BACKGROUND: Non-vitamin K antagonist oral anticoagulants (NOACs) are a major advance for stroke prevention in atrial fibrillation (AF). Use of the vitamin K antagonist (VKA), warfarin, has dropped 40% since 2010 in our institution. There is limited Irish hospital data on NOAC prescribing for stroke prevention. METHOD: Single centre, retrospective observational cohort study of consecutive AFpatients at increased risk of stroke and/or awaiting electrical cardioversion.
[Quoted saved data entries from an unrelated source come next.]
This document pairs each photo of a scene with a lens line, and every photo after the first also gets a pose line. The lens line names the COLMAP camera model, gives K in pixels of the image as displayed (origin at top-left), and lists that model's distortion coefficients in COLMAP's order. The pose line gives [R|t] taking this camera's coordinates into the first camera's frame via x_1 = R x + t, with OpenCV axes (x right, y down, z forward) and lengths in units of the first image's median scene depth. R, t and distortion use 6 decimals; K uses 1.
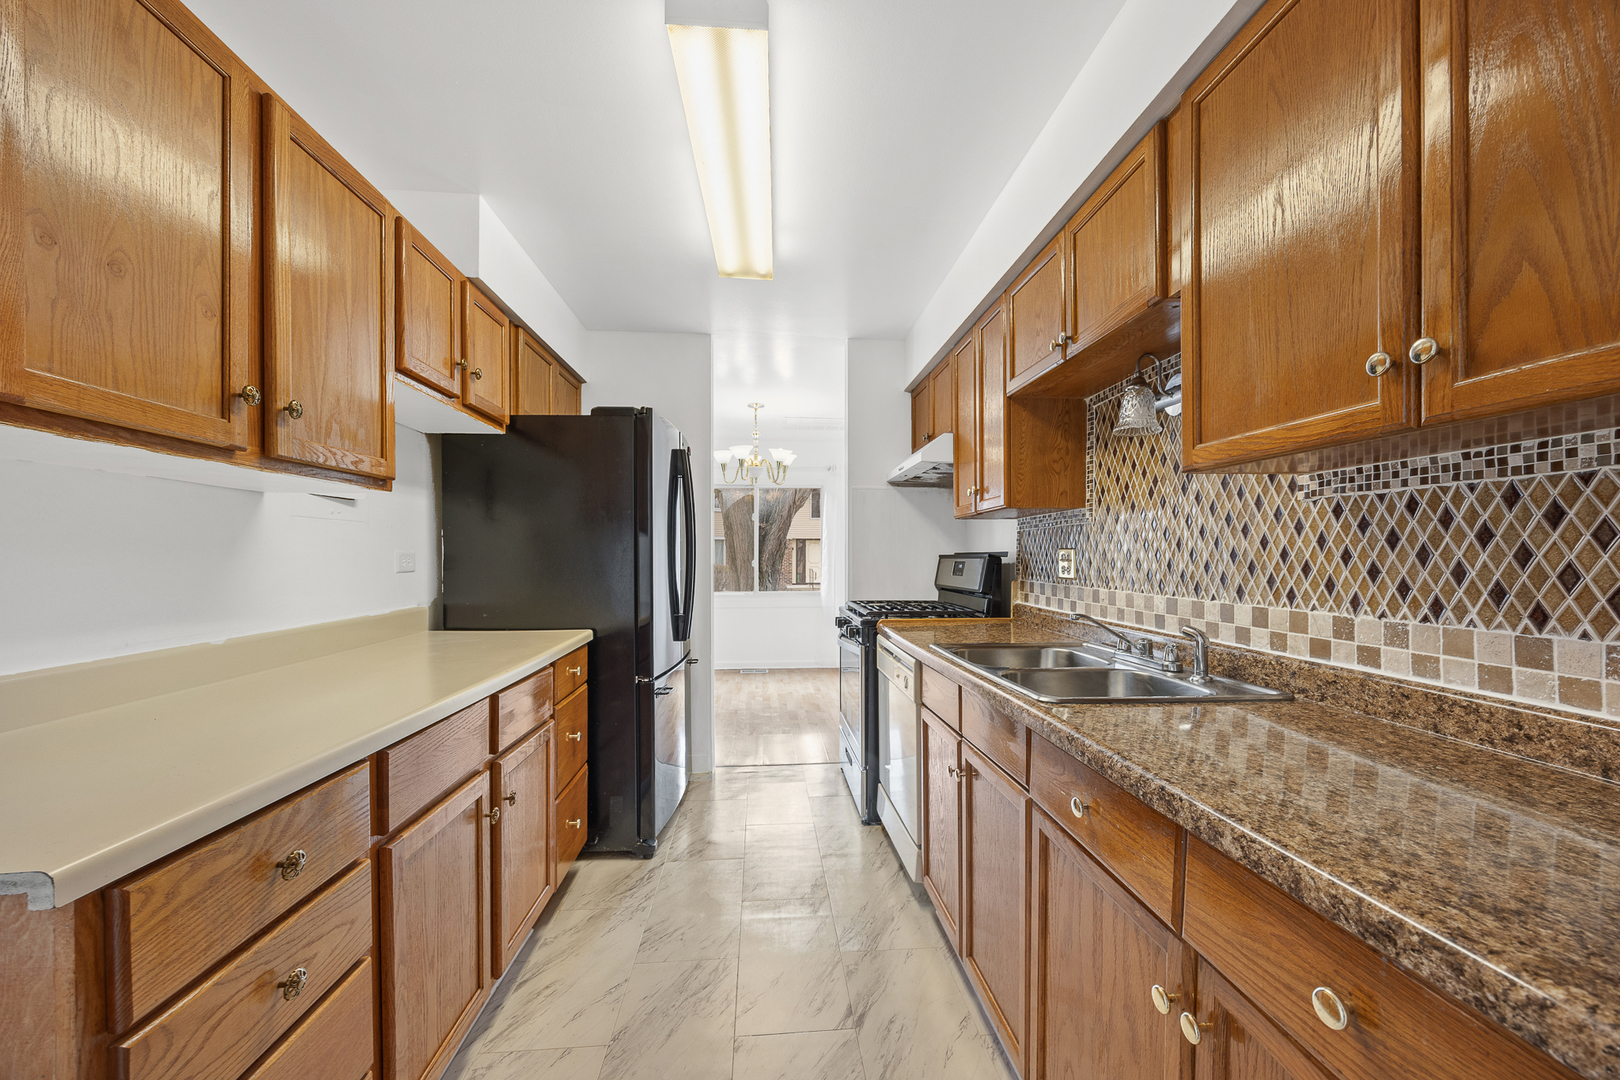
lens RADIAL K [[622.8, 0, 807.7], [0, 622.8, 558.3], [0, 0, 1]] dist [-0.001596, 0.000119]
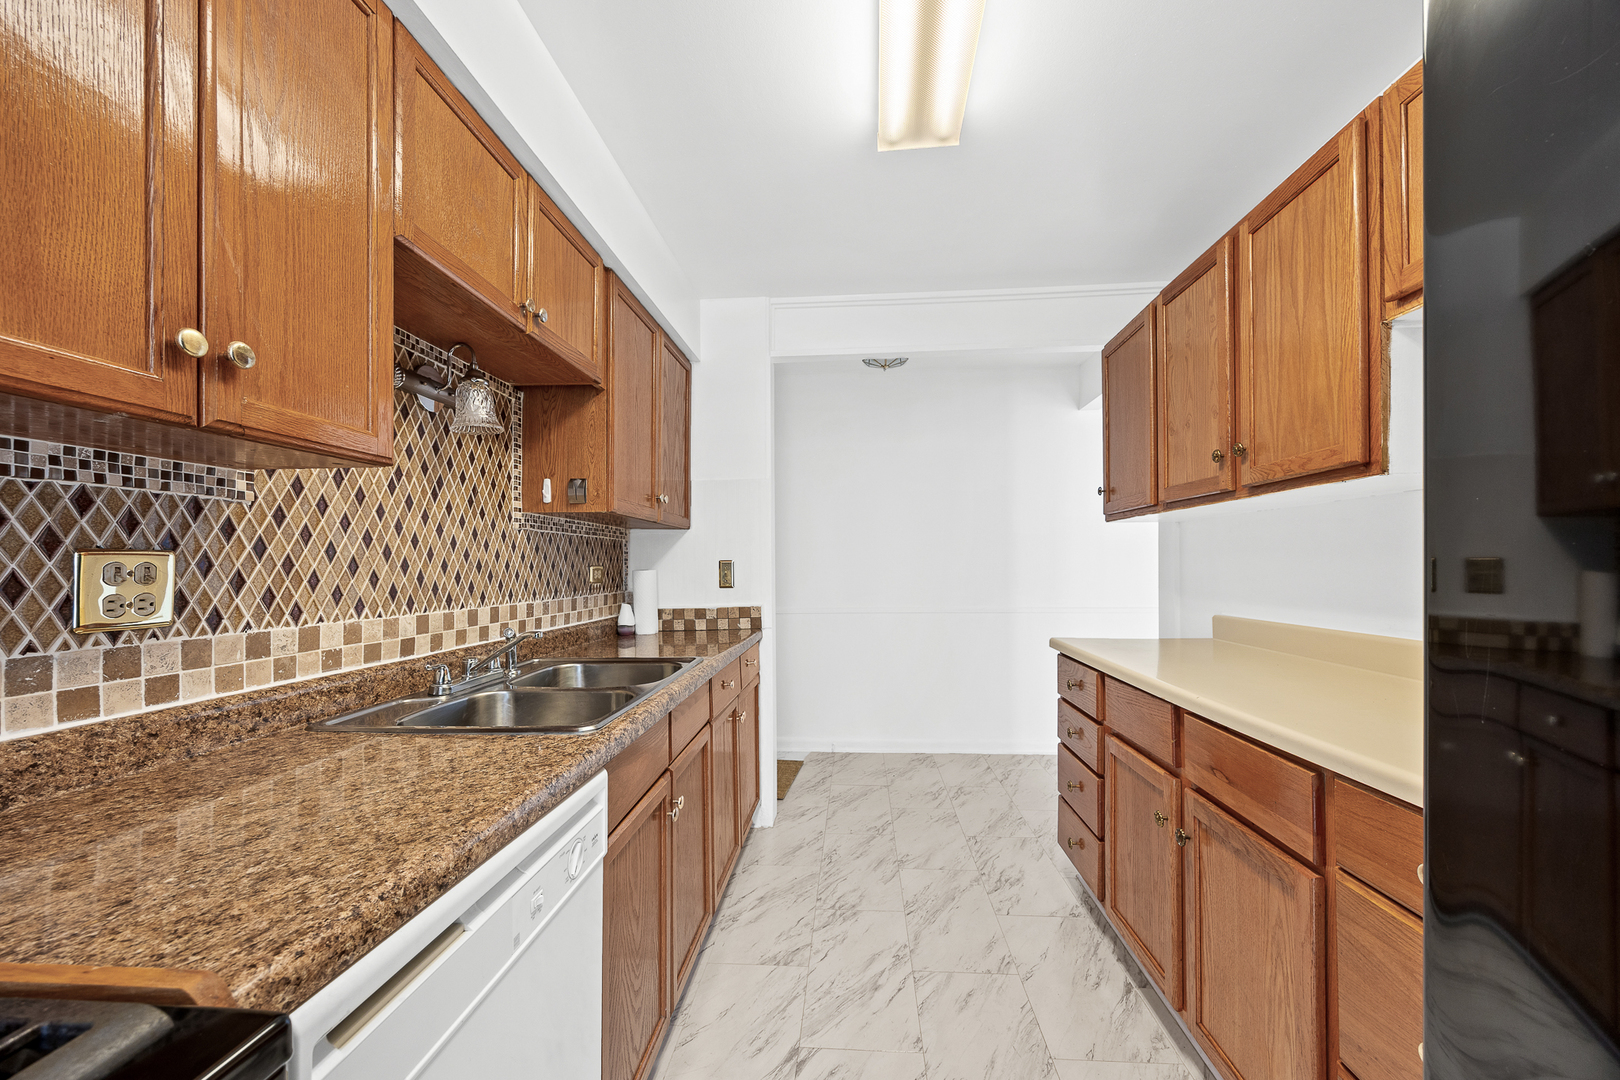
lens RADIAL K [[644.2, 0, 809.8], [0, 644.2, 559.7], [0, 0, 1]] dist [-0.001349, 0.000137]
pose [[-0.988500, 0.010172, 0.150878, -0.116587], [0.009715, 0.999946, -0.003768, -0.007125], [-0.150908, -0.002259, -0.988545, 2.324573]]
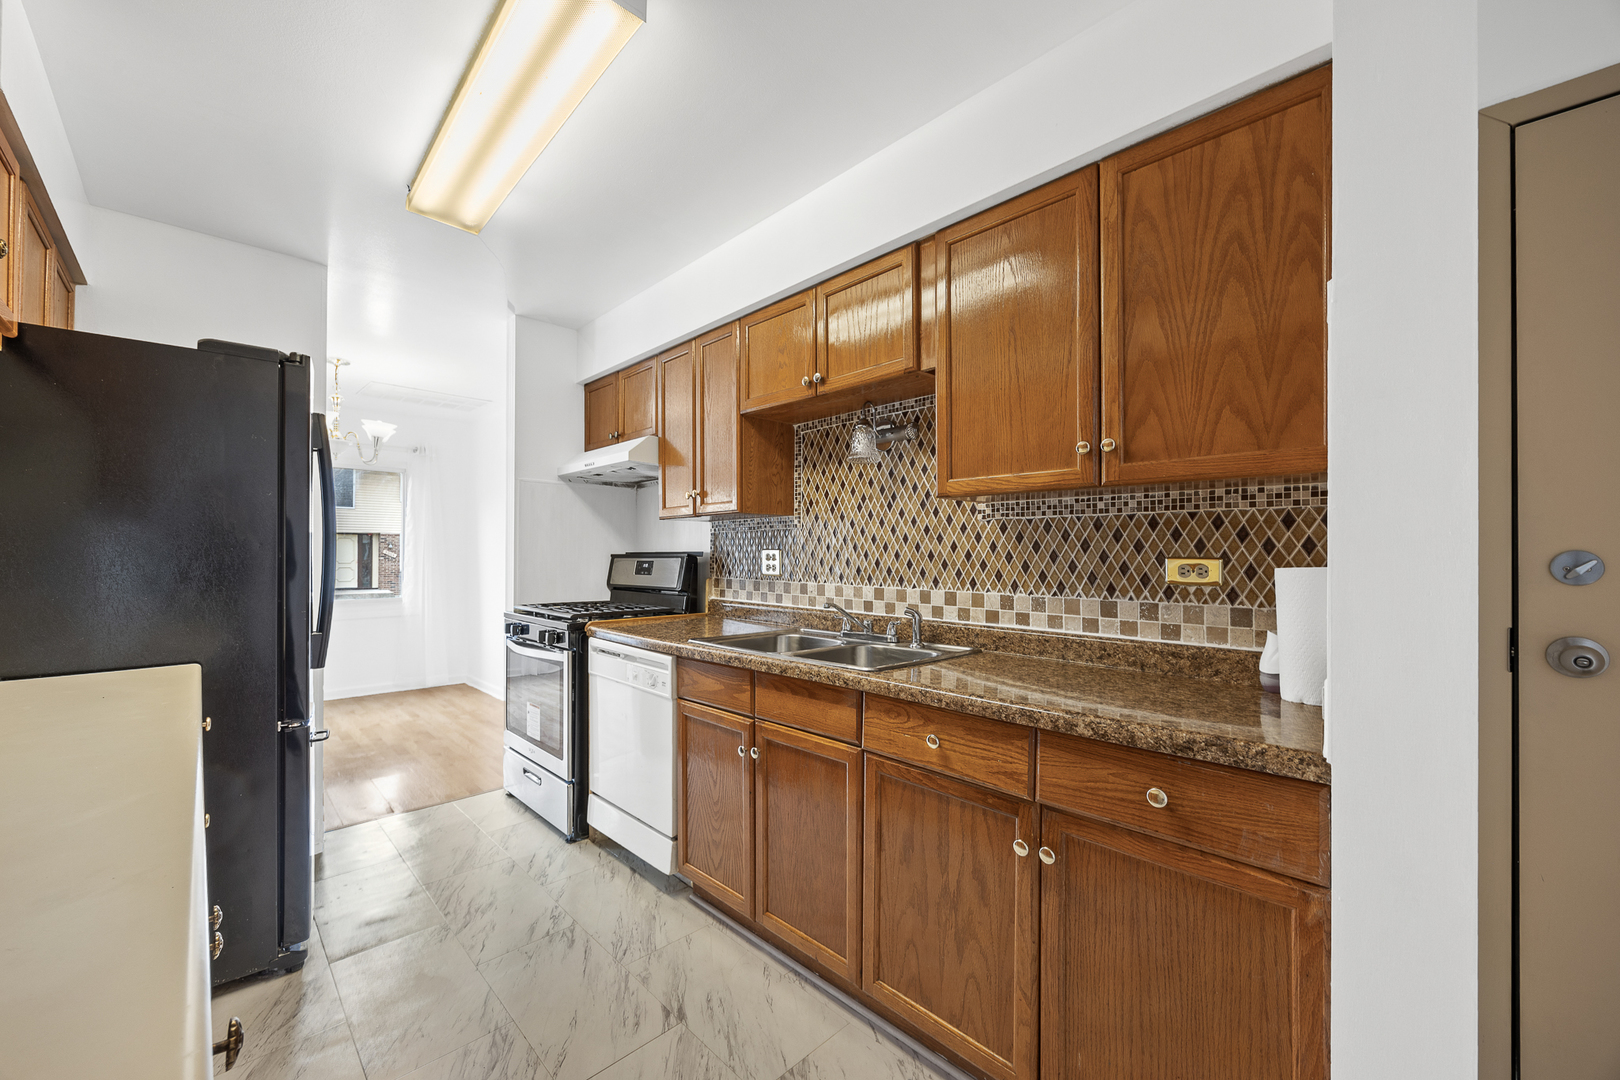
lens RADIAL K [[631.5, 0, 809.3], [0, 631.5, 546.5], [0, 0, 1]] dist [-0.000172, -0.000018]
pose [[0.770230, 0.009651, 0.637693, -0.495842], [0.000242, 0.999881, -0.015424, -0.004715], [-0.637766, 0.012035, 0.770136, 0.075982]]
Data on prescribed NOACs from February 2010 till July 2015 was collected from the electronic inpatient record. Appropriateness of prescriptions was based on CHA2DS2-VASC score and accuracy on individual NOAC SPCs. Potential drug interactions and bleeding risk were also quantified. RESULTS: A total of 348 patientsAF and increased risk of stroke (CHA2DS2-VASC score > 1 for men and > 2 for women) were studied. Forty-eight percent were female with a mean age 71 ± 18.6 years, 52% of whom were > 75. Mean CHA2DS2-Vasc and HAS-BLED scores were 4.1 ± 1.8 and 1.4 ± 0.8, respectively. Rivaroxaban, dabigatran and apixaban were prescribed to 154 (54.2%), 106 (34.3%) and 41 (13.2%) patients, respectively. 20.4% had inaccurate prescriptions; 92.9% (n = 65) underdosed and 7.1% (n = 5) on inappropriately higher doses. Neither choice of NOAC, age, history of anaemia, previous bleeding or co-prescribed antiplatelets influenced the accuracy of prescription (p = NS), but decreased renal function appeared to do so (p = 0.05). CONCLUSION: Our study highlights significant inaccuracies in NOAC prescribing. Patients commenced on NOACs should be assessed and followed up in a multidisciplinary AF clinic to ensure safe and effective prescribing and stroke prevention.